American International Group said Thursday it will sell its two Japanese life insurance units to Prudential Financial Inc for $4.8 billion, marking another step in its efforts to repay U.S. taxpayers.
The sale of AIG Star Life Insurance Co Ltd and AIG Edison Life Insurance Company comprises $4.2 billion in cash and $0.6 billion in the assumption of third-party debt, AIG said in a statement.
The deal will make Prudential the biggest foreign life insurer in Japan and should give it enough scale to take on domestic firms that still dominate the world’s second biggest life insurance market.
“The acquisitions of the two companies will strengthen Prudential’s client base in Japan.

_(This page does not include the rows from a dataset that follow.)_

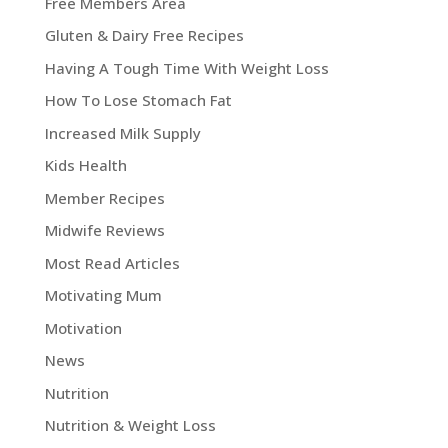
Free Members Area
Gluten & Dairy Free Recipes
Having A Tough Time With Weight Loss
How To Lose Stomach Fat
Increased Milk Supply
Kids Health
Member Recipes
Midwife Reviews
Most Read Articles
Motivating Mum
Motivation
News
Nutrition
Nutrition & Weight Loss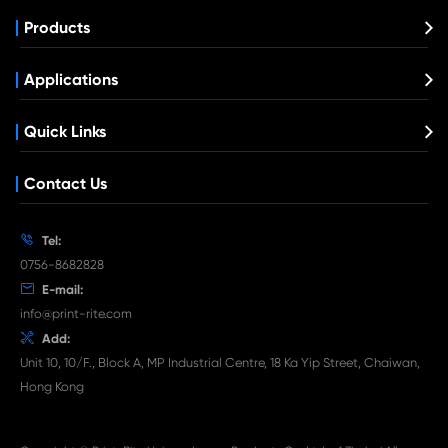
Compatible Toner Cartridge for Kyocera 
TK-5205 BK
What's News at Print-Rite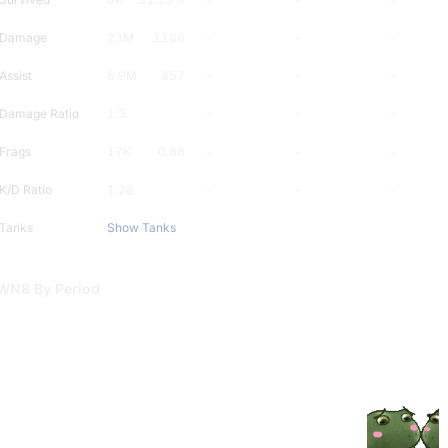
Damage
23M
1186
-
-
-
Assist
6.9M
357
-
-
-
Damage Ratio
1.3
-
-
-
Frags
17K
0.88
-
-
-
K/D Ratio
1.28
-
-
-
Tanks
Show Tanks
WN8 By Period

This could be a threat to domestic life insurers and other foreign insurers here,” said Kenji Kawada, a director at credit rating company Fitch Ratings.
The Japanese market is mature but still offers growth potential due to its demographic profile, analysts say.
Nearly a quarter of all Japanese are already over 65 and with a tsunami of baby boomers heading into retirement the ranks of retirees is swelling and with it demand for medical insurance and pension planning.
“There’s this feeling that the Japanese market is completely dead and it certainly is very mature from a traditional life insurer perspective,” said Makarim Salman, an insurance industry analyst at Macquarie Securities in Tokyo.
“But an ageing population leads to potential growth in terms of medical and savings provisions and that’s the angle I think they’re approaching it from,” added Salman.
AIG said it will retain and continue to grow its general insurance business in Japan.
AIG expects to take a non-cash pretax goodwill impairment charge of about $1.2 billion in the third quarter.
The sale marks progress for AIG in disentangling itself from the U.S. government, although it still has a long way to go before the taxpayers get paid back in full for their $182.3 billion rescue package.